Pengalaman pertama kali ke Rumah Sakit Jiwa itu
sungguh membuka mataku lebar-lebar, melihat "mereka" berteriak-teriak
seakan meminta "dengarkanlah" membuat hatiku cukup merinding, dan ingin
sekali meneteskan air mata.
Aku mencoba memetik sebuah hikmah dari sebuah
perjalanan hidup, bahwa memang Tuhan ingin
aku menjadi manusia yang lebih baik, memang harus begitu jalannya
kehidupan, tergantung bagaimana aku menyikapi dan berjiwa besar.
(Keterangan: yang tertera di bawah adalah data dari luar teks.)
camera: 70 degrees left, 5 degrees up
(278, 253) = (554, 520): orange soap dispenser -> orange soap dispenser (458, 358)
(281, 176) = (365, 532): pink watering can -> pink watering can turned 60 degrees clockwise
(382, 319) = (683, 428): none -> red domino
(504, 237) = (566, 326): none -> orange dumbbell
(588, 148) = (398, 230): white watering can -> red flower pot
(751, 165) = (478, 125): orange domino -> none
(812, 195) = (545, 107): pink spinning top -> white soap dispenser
Taukah aku tak
pernah putus asa, walaupun aku sering dihadapkan pada rasa keputusasaan yang
begitu mendalam.
Miris ketika di desa banyak ibu-ibu ketika
melihat orang yang mereka sebut sakit jiwa berjalan sempoyongan didepan rumah mereka segera
menyuruh anak-anaknya masuk kedalam rumah dengan tatapan jijik, anak-anak kecil
itu mau tak mau belajar membenci seseorang yang bernama sakit jiwa atau wong
edan .
Padahal mereka sama sekali tidak menyerang, lalu
kenapa harus dirisaukan??
Tidak beda, ketika aku berbicara dengan beberapa
orang yang katanya intelek IPK diatas 3 koma , mahasiswa bimbingan dan
konseling yang katanya menerima individu secara utuh dan apa-adanya, ketika
mereka menyampaikan pandangannya tentang wong edan , mulailah dengan raut muka
yang tampak jijik bahkan lalu menggunakannya sebagai bahan olokan, sampai
disini aku sadar,sepertinya aku salah bertanya -_- #tepok jidat.
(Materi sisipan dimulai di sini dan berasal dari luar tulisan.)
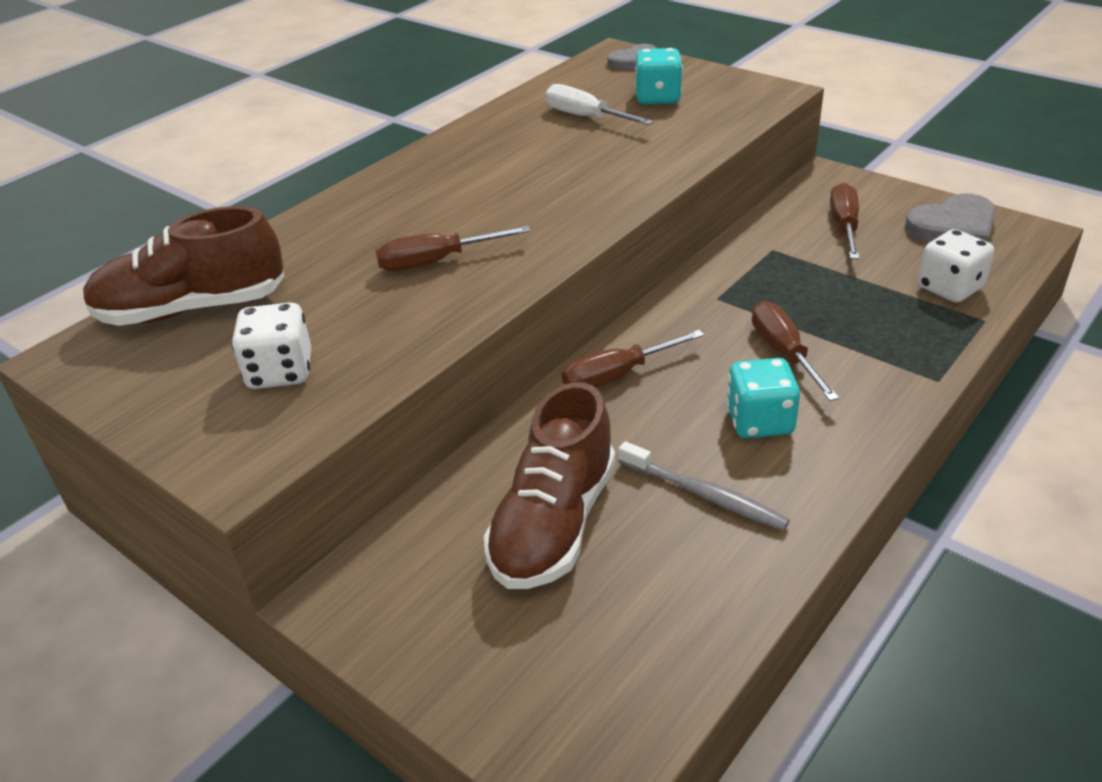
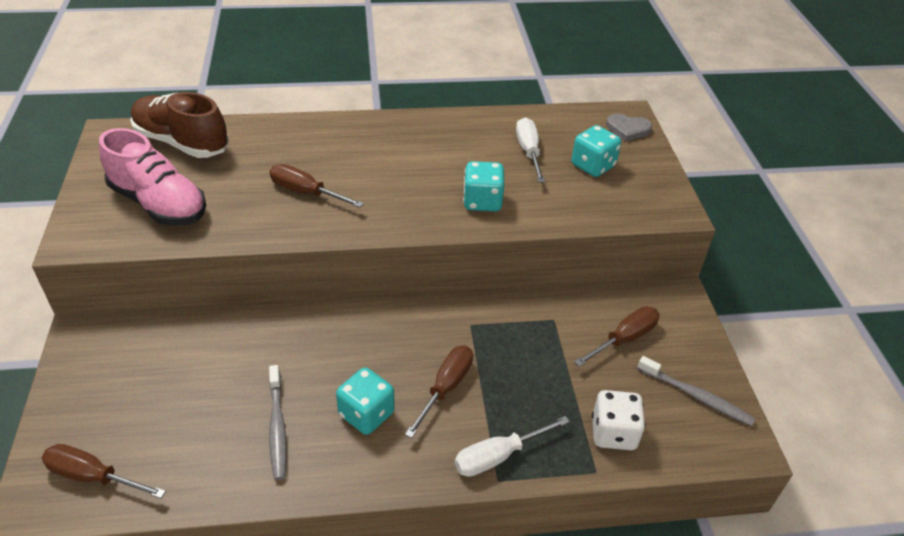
camera: 40 degrees right, 5 degrees up
(280, 372) = (159, 204): white dice -> pink shoe
(554, 523) = (200, 378): brown shoe -> none
(617, 375) = (347, 327): brown screwdriver -> brown screwdriver (93, 476)
(619, 170) = (482, 201): none -> turquoise dice
(908, 365) = (498, 456): none -> white screwdriver
(953, 227) = (696, 396): grey heart -> grey toothbrush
Coba pikirkan, memang cukup waraskah kita semua
membiarkan golongan mereka terbuang di tepi jalan tanpa sehelai kain? Waraskah
kita membiarkan mereka seperti hewan yang bahkan harus mengais tong sampah
untuk mendapatkan makanan? Lalu CUKUP waraskah kita untuk sekadar memberi
mereka sepasang pakaian, sebotol minuman, dan sekotak nasi? “Mana mau mereka
diminta berpakaian atau melahap makanan dari kita?” Pasti sebagian dari kalian
berpikir begitu bukan? Omong kosong.
Saya sadar, saya belum cukup waras dan belum
cukup bernurani untuk semua itu. Semua orang sakit jiwa dalam kadar yang
berbeda. Batasan antara yang disebut ‘orang gila’ dengan yang disebut ‘orang
waras’ hanyalah kesadaran. Yaa, kesadaran bahwa dia sakit jiwa. Orang gila itu
tidak ada, bukankah ‘orang gila’ hanyalah sebutan bagi mereka yang tidak sadar
bahwa dirinya sakit jiwa?
Syukurlah saya masih sadar bahwa saya memiliki
sisi jiwa yang sakit dan tidak ada manusia yang sempurna. Maka bukankah setiap
orang punya sisi sakit jiwa? Entahlah.